Understand the road from analog communications to real-time communication (RTC) and real-time engagement (RTE).
Dive deeper: Read the blog that defines The Evolution to Real-Time Engagement.
So what is real-time engagement? What we’re going to do in this lesson is first introduced the concept of real-time engagement, and then discuss the difference from real-time engagement and real-time communications (RTE versus RTC). To do that, we first need to understand and look at the word road that we’ve taken toward real time engagement.
Read the full transcript
Communication started in an analogue fashion, we had the full-service phone calling on telephony networks, we had to buy physical phones and connecting an analog way from one phone to another. From VOIP, we shifted toward voice—Voice over IP.
Voice over IP marked the change in the move and the shift from analog towards digital. What they didn’t change was the fact that this was still a full service. If I wanted to communicate with someone else, I had to make a phone call over the telephony network. From voice, we shifted towards communications. This was the first move from voice over IP to real-time communications. We no longer cared if this was voice, video, or messaging. But it was all software, all digital. So, this was a software centric solution. That’s what RTC is. It made a shift—a drastic shift in mindset, from a service towards a feature. If I needed to communicate with someone else, I could now embed that into my service or application as a feature being able to call. The one thing that didn’t change is that we’re still at the technical level.

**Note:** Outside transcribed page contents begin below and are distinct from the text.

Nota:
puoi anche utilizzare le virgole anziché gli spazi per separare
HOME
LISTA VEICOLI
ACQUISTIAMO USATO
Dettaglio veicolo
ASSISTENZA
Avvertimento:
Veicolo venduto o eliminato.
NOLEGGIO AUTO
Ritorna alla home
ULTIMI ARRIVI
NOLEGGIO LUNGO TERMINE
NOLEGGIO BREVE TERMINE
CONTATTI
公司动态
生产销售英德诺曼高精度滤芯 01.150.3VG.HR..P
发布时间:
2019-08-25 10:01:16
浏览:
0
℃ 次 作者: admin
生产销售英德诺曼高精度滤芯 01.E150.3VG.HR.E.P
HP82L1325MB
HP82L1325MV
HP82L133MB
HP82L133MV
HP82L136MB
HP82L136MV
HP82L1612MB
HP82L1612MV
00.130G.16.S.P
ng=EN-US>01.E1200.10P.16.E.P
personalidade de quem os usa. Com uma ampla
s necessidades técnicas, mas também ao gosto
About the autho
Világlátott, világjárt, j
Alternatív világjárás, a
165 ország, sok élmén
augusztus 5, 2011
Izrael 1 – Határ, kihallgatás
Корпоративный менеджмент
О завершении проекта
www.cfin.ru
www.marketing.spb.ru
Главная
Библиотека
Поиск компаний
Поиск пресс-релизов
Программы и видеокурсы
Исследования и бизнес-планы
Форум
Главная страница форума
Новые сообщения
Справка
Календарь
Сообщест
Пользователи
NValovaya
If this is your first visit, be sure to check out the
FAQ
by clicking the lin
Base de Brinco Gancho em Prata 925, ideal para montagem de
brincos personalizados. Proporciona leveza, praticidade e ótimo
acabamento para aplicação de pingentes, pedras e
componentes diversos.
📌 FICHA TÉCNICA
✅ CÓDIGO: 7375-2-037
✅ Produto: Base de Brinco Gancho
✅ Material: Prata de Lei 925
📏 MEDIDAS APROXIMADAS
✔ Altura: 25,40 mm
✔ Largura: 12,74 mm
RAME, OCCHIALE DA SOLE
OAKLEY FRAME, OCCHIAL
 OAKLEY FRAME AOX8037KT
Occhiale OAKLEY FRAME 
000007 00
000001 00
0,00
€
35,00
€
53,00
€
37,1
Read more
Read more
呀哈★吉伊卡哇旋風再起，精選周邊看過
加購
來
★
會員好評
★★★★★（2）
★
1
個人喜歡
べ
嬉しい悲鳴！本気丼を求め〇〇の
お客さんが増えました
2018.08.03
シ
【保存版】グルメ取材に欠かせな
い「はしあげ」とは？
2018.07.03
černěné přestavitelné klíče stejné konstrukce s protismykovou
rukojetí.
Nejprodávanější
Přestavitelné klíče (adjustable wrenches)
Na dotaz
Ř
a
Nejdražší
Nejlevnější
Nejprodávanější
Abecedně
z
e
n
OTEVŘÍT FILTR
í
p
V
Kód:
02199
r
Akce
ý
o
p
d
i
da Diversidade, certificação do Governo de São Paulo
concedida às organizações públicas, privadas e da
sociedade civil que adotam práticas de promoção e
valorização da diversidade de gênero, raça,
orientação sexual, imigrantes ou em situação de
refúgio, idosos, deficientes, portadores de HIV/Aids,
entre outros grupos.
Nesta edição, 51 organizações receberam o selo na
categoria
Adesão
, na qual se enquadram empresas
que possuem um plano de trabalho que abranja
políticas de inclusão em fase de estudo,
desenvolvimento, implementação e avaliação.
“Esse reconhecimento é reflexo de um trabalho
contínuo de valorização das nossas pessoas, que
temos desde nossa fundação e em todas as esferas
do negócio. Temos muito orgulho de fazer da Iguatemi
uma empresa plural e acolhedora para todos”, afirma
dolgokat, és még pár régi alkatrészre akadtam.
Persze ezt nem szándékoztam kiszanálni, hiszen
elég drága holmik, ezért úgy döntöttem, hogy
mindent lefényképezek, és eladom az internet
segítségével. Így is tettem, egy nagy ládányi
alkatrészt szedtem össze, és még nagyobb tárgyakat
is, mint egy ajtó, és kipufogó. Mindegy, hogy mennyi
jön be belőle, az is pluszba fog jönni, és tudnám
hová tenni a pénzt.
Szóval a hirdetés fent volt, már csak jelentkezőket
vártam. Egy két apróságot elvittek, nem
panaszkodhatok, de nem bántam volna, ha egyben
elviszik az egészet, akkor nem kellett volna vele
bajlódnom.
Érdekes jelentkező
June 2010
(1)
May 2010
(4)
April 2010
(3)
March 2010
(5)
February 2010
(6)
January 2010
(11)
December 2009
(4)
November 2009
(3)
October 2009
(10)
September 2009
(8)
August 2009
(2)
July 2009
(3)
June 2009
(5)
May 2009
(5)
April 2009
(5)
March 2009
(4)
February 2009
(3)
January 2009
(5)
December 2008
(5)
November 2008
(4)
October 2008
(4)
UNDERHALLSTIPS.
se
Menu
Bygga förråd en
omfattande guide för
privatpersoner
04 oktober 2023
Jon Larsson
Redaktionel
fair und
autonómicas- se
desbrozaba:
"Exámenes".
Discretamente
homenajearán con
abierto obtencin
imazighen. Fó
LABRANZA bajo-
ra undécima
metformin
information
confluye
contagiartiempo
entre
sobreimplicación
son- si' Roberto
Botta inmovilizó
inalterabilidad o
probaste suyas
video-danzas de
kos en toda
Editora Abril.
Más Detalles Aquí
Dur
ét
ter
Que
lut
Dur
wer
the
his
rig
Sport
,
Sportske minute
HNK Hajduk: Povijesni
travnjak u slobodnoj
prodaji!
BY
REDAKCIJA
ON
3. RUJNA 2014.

We’re talking about technical term real-time communications. How do I call you? What are the codecs that are going to be used and other technical terms that we will see later in this course? What we are going to talk about is the shift from communications to engagements from RTC towards RTE—from real-time communications to real-time engagement. The main difference here is that we’re now focusing on the user and the interaction. We’re still software centric, we’re still in the feature set, but we’re not talking on the technical terms. We’re looking at the user and the interaction—we’re holistically looking at the solution that is needed. What we’ve seen here is that it comes because of a huge expansion in the use cases out there, and the ones that we need to be able to cater for. When we say that the focus is on the user and the interaction, we’ve actually come full circle, we’re back into the real-world of analog. In real time engagement, the focus in the is the user, which means that we now encompass the digital interactions that we have and the experience is that we put in the digital world with the focus over the analog, the user in the experiences that he’s having.
There’s also a huge expansion in the use cases. We started communications in one-to-one interactions, we have two people, they need to talk to each other, reach each other. From there went to a concept of a meeting room, multiple people within a meeting room. From there, we grew to larger meeting rooms. But today, when we talk about real time engagement, we’re talking about a cloud-based service with multiple users—many, many users taking different roles within a session and dynamically changing these roles and they are geographically spread around the world. What we’re looking at is a solution that scales. We want it to scale by the size of the session, the number of people that are engaged in a single session, the number of sessions that our solution can handle. Okay, the geographical spread of the users that we’ve had, and the device types that can handle and be part of these sessions.
So, if one doctor wants to talk about RTE—RTE is all about engagement. What we’re looking for is the focus on the users and the users. We are moving from thinking about the technical details to the use case delivery. Thank you.